« Simon vit basculer l’axe du monde et se laissa glisser insensiblement dans le compartiment enchanté de cet univers à double-fond.«
Simon est étudiant à La Sorbonne, très studieux et toujours pressé ; il n’a pas une minute à perdre dans l’oisiveté ou la rêverie. Et puis un jour la fatigue s’installe, son rythme s’alentit jusqu’au verdict de la maladie, la tuberculose. Il part au sanatorium du Crêt d’Armenaz, et là, confiné dans cet « univers à double fond », il remet toutes ses convictions en cause.
« Il imaginait peu à peu, sous les évènements incompréhensibles qui s’étaient déclenchés dans sa vie et qui l’avaient amené de la Sorbonne au Crêt d’Armenaz, du comble de la civilisation au comble de la simplicité, de l’excès de richesses intellectuelles à l’excès de dénuement, et de l’étude des philosophes grecs au ravaudage de bas usés – il imaginait un enchaînement pareil à celui qu’il admirait dans le passage d’un fil à un autre ou d’une maille à une autre maille, et il se disait que seule une incohérence apparente dérobait cet enchaînement à ses yeux.
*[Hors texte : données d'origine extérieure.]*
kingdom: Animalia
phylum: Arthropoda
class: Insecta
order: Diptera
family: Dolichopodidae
Une sorte de plaisir amer lui venait alors, quand il s’apercevait que ses doigts, en travaillant à ces besognes si peu faites pour eux, tissaient tout doucement le linceul sous lequel était en train de mourir son orgueil. »
Paul Gadenne (1907-1956), extrait de Siloé.
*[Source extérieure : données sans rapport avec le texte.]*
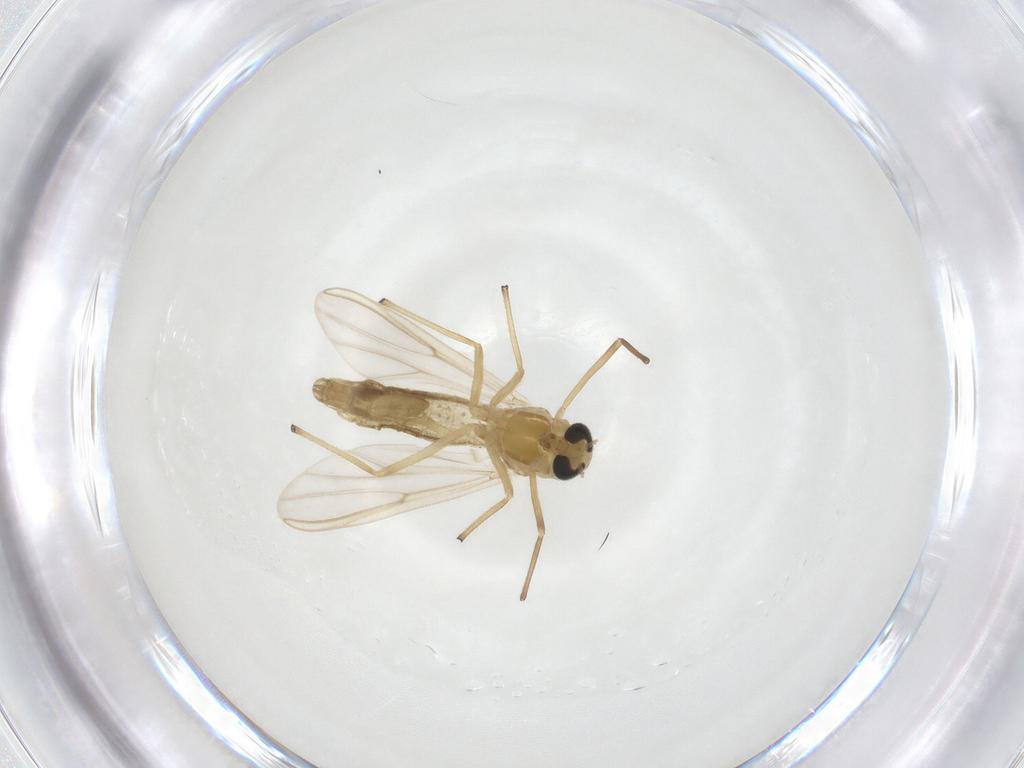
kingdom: Animalia
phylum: Arthropoda
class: Insecta
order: Diptera
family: Chironomidae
Comme dans La montagne magique de Thomas Mann, un jeune homme malade observe les occupants du sanatorium, un lieu qui s’avère être, comme le collège et la caserne, le dernier refuge de l’enfance. Il se transforme et se surprend à rêver. Domestiqué par le thermomètre et les infirmières, il fait l’apprentissage de l’humilité. On pense, en relisant ce roman écrit dans une langue éblouissante de grâce et de pureté, à la crise sanitaire actuelle, à ses drames et à son confinement, qui font basculer l’humanité dans l’inconnu et ensevelissent une bonne part de son orgueil. Souhaitons que la guérison soit également intellectuelle.